------ Ausgangstext ------
Am 7. April 1944 gelang den beiden slowakischen Häftlingen Alfred Wetzler und Rudolf Vrba die Flucht aus Auschwitz, dem größten Konzentrationslagerkomplex des NS-Regimes. Das im Süden Polens gelegene Lager Auschwitz setzte sich aus drei Hauptlagern sowie 39 Nebenlagern zusammen, in denen sich zehntausende Insassen zu Tode arbeiten mussten. Im sogenannten Auschwitz II (Auschwitz-Birkenau), dem eigentlichen Vernichtungslager des Komplexes, starben insgesamt mehr als eine Million Menschen.

Wetzler (der sich später Josef Lanik nannte) und Vrba (eigentlich Walter Rosenberg) verbrachten beide ungefähr zwei Jahre in Auschwitz. Wetzler war am 13. April 1942 aus dem Lager Sered in der südlichen Slowakei dorthin verlegt worden, Vrba kam Ende Juni 1942 im Lager an, nachdem er zwei Wochen im KZ Majdanek nahe Lublin in Polen verbracht hatte. Nach ihrer Flucht nahmen Wetzler und Vrba Kontakt zu Vertretern des Judenrates in Zilina (Slowakei) auf und verfassten den folgenden detaillierten Bericht, der die Organisation und Funktion des Lagers enthüllt.
------
» **Deine Aufgaben**
1. Liste alle Personennamen auf, die im Text über die Flucht aus Auschwitz vorkommen, einschließlich der späteren und eigentlichen Namen.
2. Greif den Text über die Flucht aus Auschwitz auf und schreib ihn nach seinem letzten Satz weiter.
------ Bereitgestelltes Material ------
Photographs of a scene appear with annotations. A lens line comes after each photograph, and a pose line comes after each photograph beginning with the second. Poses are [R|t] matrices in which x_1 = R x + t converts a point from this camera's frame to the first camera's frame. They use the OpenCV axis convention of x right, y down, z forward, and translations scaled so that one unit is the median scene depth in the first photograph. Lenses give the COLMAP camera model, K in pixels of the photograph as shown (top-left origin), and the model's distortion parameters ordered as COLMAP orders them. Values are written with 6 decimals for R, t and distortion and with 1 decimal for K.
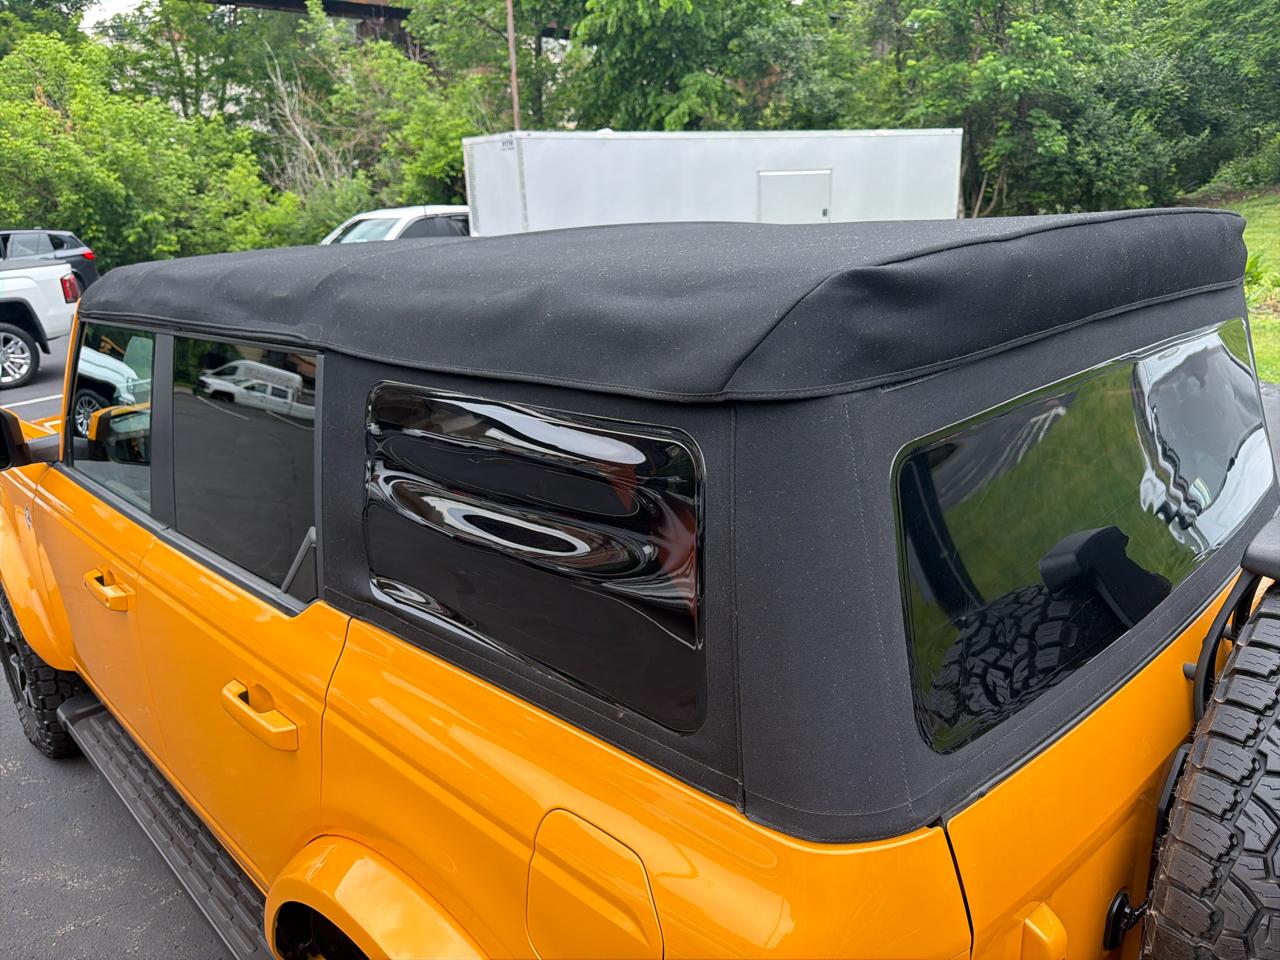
------
» **Ergebnisse**
1. Alfred Wetzler, Josef Lanik, Rudolf Vrba, Walter Rosenberg

2.
Der Bericht wurde zunächst auf Slowakisch und Deutsch verfasst und später in mehrere Sprachen übersetzt, um auch das Ausland auf die Geschehnisse in Auschwitz aufmerksam zu machen. Ziel des Berichts war es insbesondere, die ungarische jüdische Gemeinde vor ihrer durch das Nazi-Regime geplanten, unmittelbar bevorstehenden Vernichtung zu warnen. Dem Bericht wurde seitens der ungarischen Juden jedoch wenig Glauben geschenkt und konnte deren systematische Deportation, die nach zwei Monaten der Besetzung durch die Nazis ab Mitte Mai 1944 begann, nicht verhindern. Innerhalb von zwei Monaten wurden schätzungsweise 440.000 Juden aus Ungarn deportiert, von denen die meisten nach Auschwitz gebracht wurden.

Die Veröffentlichung des Berichts in der Schweizer Presse erregte aber schließlich im Ausland derartige Empörung, dass sich der ungarische Reichsverweser Admiral Miklós Horthy auf politischen und militärischen Druck vor allem der Alliierten Anfang Juli 1944 gezwungen sah, weitere Deportationen zu verbieten. Nach dem Putsch durch die faschistischen Pfeilkreuzler am 15. Oktober 1944 wurde die Verfolgung der jüdischen Bevölkerung Ungarns jedoch durch Todesmärsche in Arbeitslager in Österreich fortgesetzt, auf denen Tausende Menschen ums Leben kamen.

Der Vrba-Wetzler-Bericht gehörte 1945 zu den Hauptdokumenten der Anklage in den Nürnberger Prozessen.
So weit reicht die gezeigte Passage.